■ **Problem to solve**: Swap "phylum" for "division" in the lines starting at the one that contains "common name: Redback salamander" and ending at the one that contains "scientific name: Sciurus aureogaster". Give back only those lines, with nothing else changed.

═════ Records shown

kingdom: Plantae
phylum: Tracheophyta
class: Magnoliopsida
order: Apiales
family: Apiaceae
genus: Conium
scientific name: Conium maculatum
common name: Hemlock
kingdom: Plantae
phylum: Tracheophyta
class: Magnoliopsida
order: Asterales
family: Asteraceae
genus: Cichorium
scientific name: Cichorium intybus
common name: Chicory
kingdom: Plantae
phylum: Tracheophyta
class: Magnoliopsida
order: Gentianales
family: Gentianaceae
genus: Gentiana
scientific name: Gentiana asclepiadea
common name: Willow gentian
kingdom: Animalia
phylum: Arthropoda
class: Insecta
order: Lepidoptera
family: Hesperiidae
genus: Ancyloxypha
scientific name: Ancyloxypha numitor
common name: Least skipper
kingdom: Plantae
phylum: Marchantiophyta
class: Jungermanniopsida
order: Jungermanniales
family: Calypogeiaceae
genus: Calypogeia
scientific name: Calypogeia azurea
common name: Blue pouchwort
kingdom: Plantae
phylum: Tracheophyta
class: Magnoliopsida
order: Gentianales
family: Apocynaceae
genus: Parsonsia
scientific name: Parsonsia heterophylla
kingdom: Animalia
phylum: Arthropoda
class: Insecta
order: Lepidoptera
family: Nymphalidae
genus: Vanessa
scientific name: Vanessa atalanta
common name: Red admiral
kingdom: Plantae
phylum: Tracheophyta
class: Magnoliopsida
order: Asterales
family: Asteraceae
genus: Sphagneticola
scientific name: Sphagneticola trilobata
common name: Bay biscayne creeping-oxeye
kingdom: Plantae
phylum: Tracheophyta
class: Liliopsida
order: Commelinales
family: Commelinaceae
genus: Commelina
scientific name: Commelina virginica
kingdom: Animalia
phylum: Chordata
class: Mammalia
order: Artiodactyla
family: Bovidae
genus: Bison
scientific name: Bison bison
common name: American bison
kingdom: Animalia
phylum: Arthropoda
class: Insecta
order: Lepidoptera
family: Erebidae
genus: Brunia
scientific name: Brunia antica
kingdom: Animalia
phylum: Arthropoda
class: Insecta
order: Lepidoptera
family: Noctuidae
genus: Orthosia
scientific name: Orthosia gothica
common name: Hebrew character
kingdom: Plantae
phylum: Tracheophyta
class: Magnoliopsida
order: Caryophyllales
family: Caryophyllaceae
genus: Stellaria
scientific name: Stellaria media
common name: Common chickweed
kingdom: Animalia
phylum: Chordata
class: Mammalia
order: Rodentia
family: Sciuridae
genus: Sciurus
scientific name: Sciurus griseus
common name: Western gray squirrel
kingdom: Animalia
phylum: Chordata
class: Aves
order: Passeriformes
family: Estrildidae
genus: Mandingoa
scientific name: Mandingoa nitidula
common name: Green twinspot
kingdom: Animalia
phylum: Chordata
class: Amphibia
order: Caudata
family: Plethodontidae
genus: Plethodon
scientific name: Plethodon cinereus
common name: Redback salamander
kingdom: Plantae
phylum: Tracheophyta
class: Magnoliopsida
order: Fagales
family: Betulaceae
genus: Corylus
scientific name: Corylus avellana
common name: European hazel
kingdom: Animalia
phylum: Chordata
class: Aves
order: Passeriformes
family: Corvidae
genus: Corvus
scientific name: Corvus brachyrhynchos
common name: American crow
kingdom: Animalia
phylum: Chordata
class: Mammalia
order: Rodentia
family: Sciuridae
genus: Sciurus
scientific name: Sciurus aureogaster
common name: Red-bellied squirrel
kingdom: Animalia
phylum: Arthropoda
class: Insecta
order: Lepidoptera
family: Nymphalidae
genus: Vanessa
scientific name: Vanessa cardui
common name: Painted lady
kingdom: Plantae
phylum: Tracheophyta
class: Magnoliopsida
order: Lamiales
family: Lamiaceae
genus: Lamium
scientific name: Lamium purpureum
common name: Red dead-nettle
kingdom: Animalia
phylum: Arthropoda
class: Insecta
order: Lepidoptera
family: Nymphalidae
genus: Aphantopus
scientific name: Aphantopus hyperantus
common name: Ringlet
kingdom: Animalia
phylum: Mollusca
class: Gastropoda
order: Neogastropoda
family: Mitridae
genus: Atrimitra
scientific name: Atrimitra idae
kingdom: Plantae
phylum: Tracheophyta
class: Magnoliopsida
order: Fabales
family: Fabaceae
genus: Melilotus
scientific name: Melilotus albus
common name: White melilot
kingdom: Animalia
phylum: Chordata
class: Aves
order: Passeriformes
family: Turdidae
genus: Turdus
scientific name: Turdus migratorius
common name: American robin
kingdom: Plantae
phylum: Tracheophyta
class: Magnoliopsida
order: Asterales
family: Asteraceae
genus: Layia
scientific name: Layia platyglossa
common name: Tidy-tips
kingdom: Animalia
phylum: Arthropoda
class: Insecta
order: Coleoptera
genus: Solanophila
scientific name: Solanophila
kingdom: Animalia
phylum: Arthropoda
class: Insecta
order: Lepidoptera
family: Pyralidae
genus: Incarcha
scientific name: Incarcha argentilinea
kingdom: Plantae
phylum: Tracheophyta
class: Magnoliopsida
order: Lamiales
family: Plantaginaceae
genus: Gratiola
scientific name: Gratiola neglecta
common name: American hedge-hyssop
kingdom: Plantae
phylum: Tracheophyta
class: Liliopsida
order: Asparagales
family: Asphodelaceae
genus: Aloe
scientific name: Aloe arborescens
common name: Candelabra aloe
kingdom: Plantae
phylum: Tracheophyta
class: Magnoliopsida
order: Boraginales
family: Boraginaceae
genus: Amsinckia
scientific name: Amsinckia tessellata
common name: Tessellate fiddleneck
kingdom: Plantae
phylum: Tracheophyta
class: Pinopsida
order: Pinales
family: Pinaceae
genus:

══════════

■ **Exercise solution**:
common name: Redback salamander
kingdom: Plantae
division: Tracheophyta
class: Magnoliopsida
order: Fagales
family: Betulaceae
genus: Corylus
scientific name: Corylus avellana
common name: European hazel
kingdom: Animalia
division: Chordata
class: Aves
order: Passeriformes
family: Corvidae
genus: Corvus
scientific name: Corvus brachyrhynchos
common name: American crow
kingdom: Animalia
division: Chordata
class: Mammalia
order: Rodentia
family: Sciuridae
genus: Sciurus
scientific name: Sciurus aureogaster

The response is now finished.